**Exercise details:**
From the page excerpt on drawing young adults to Memphis below, list every strength that polling suggests the region has for millennials and gen x'ers.
___ Page excerpt ___
The indicators for success would be in greater opportunity for our children and a larger percentage of our population that is college-educated millennials and gen x’ers.   They are the gold standard for fast-growing companies and the dream team for cities looking to attract new jobs and growth.

If perception is reality, the Memphis region doesn’t exist for many of the young adults we covet.  We lack a national perception of vibrancy and a high quality of life that gets us on the list of “hot” cities to be considered for relocation.   Polling suggests that our strengths for millennials and gen x’ers are individuality, community, creativity, authenticity, affordability, generosity, energy, and accessibility, and experience suggests that once we get people here, we have a good chance of them staying.

That said, our economy’s reliance on blue-collar jobs and its image as a distribution center does little to attract and keep the kinds of workers we need to compete for jobs of the future.  Jobs that attract millennials and gen x’ers are high-tech and high-status and entrepreneurial.  All of this is why the branding initiative is so important to our future as well as Russ Williams’ concept for a compact downtown creative district, startup work by EPIcenter and Start Co. as well as the work of ZeroTo510, Creative Works, undercurrent, and more.

These are two’fers, because they not only create jobs but they reposition Memphis nationally in new, vital ways.
___ Information supplied ___
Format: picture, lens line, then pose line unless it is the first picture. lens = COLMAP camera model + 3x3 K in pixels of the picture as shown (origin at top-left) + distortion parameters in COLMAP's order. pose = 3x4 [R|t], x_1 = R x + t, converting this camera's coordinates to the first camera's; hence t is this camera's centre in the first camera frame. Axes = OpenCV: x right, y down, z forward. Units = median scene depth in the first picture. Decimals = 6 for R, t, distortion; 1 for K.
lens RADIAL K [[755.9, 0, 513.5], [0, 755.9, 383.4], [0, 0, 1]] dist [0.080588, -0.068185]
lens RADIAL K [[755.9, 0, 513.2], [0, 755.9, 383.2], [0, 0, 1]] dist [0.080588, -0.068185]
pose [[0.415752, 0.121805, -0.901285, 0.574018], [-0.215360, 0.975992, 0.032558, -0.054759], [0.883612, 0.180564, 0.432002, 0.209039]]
___
**Answer box:**
individuality, community, creativity, authenticity, affordability, generosity, energy, accessibility